Worst-Case Guarantees for DNN Based DCOPF Under High RES Penetration

Addressing DC Optimal Power Flow (DCOPF) challenges in power systems with a high penetration of renewable energy sources (RES) necessitates innovative solutions due to the limitations of data accessibility, dynamic network adaptability, and worst-case scenario planning, including load shedding and RES curtailment. Traditional datasets for neural network training often fall short in quality and relevance, impeding the accurate modeling of machine learning solutions for energy distribution. This study introduces a robust deep neural network (DNN) model tailored to effectively manage high levels of RES integration by solving the DCOPF problem. The proposed model presents a model for simulating DCOPF without running the DCOPF equations.
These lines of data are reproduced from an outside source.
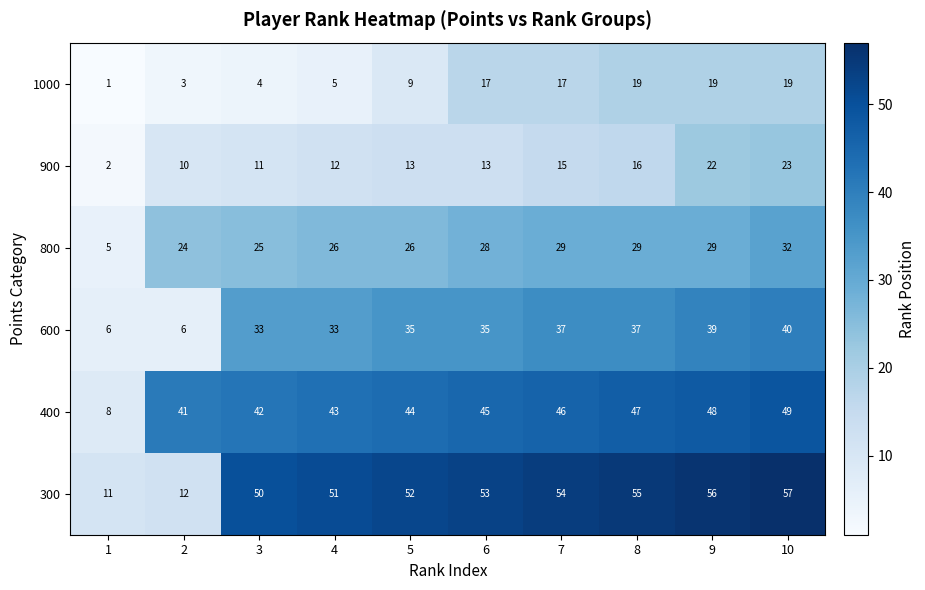

What value does the 800 series have at 5?

26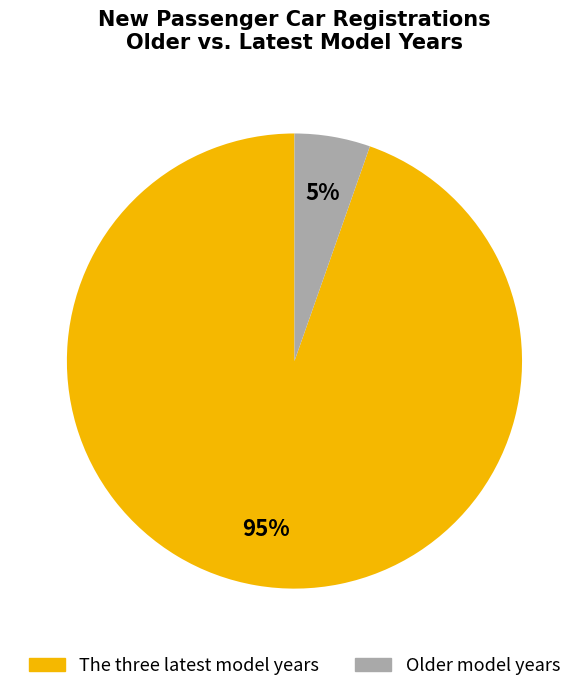

How many slices are in this pie chart?

2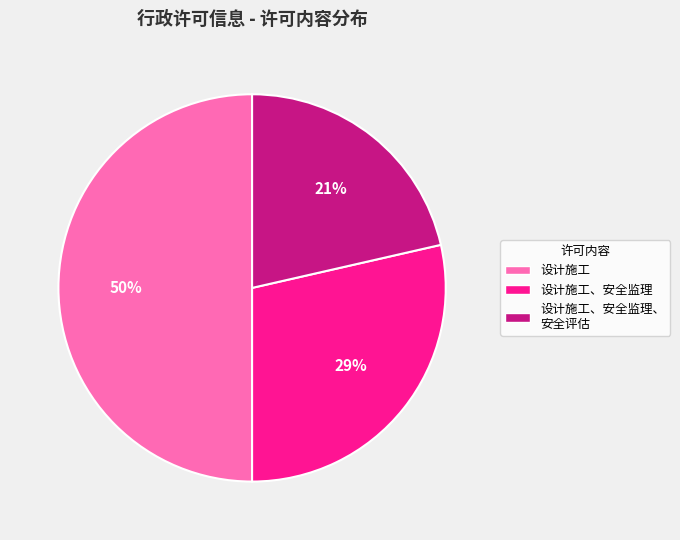

What percentage is the 设计施工 slice, to the nearest percent?

50%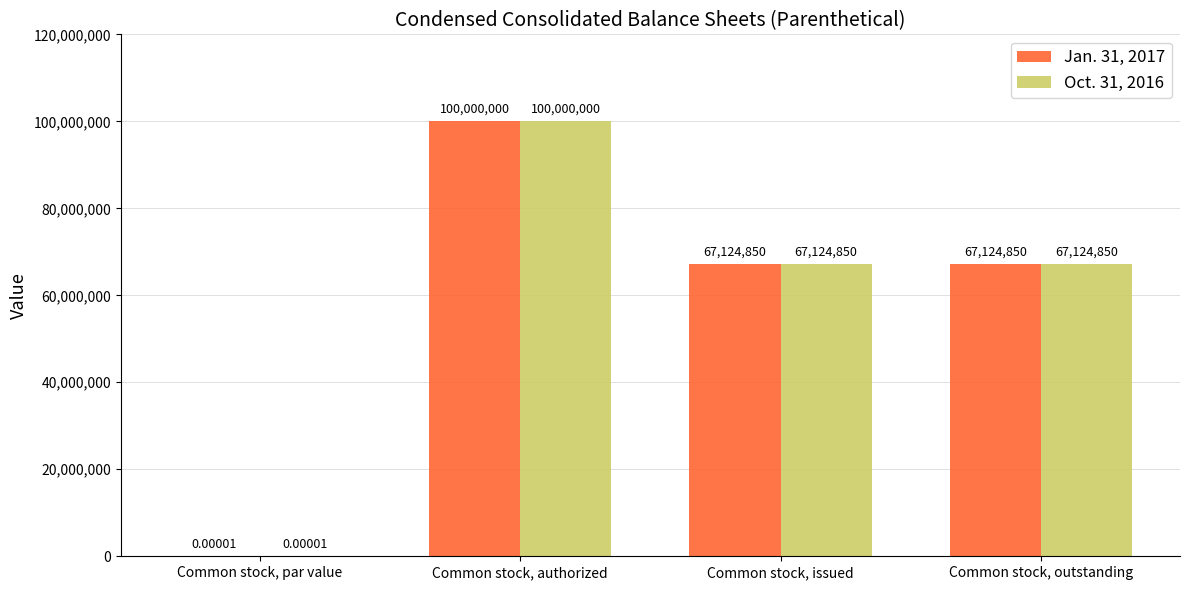

True or false: Oct. 31, 2016 has a value of 67124850.0 at Common stock, outstanding.

True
The reliability of the model's predictions is enhanced by minimizing the maximum deviation of the predicted DCOPF results from the actual results. Utilizing a dataset derived from the DCOPF configurations of a multi-bus power grid, the model's efficacy is demonstrated through comprehensive evaluations of its predictions against real-world data, showcasing superior performance over conventional neural network approaches. The proposed model's effectiveness is demonstrated across multiple bus systems, including Garver's 6, IEEE 9, 14, and 30 bus systems. Although the simulation was limited to the IEEE 30-bus system, the model has shown promising results that could be extended to larger power systems. The proposed model outperforms the grey box neural network (GBNN) and Projection-Aware DNN (PA-DNN).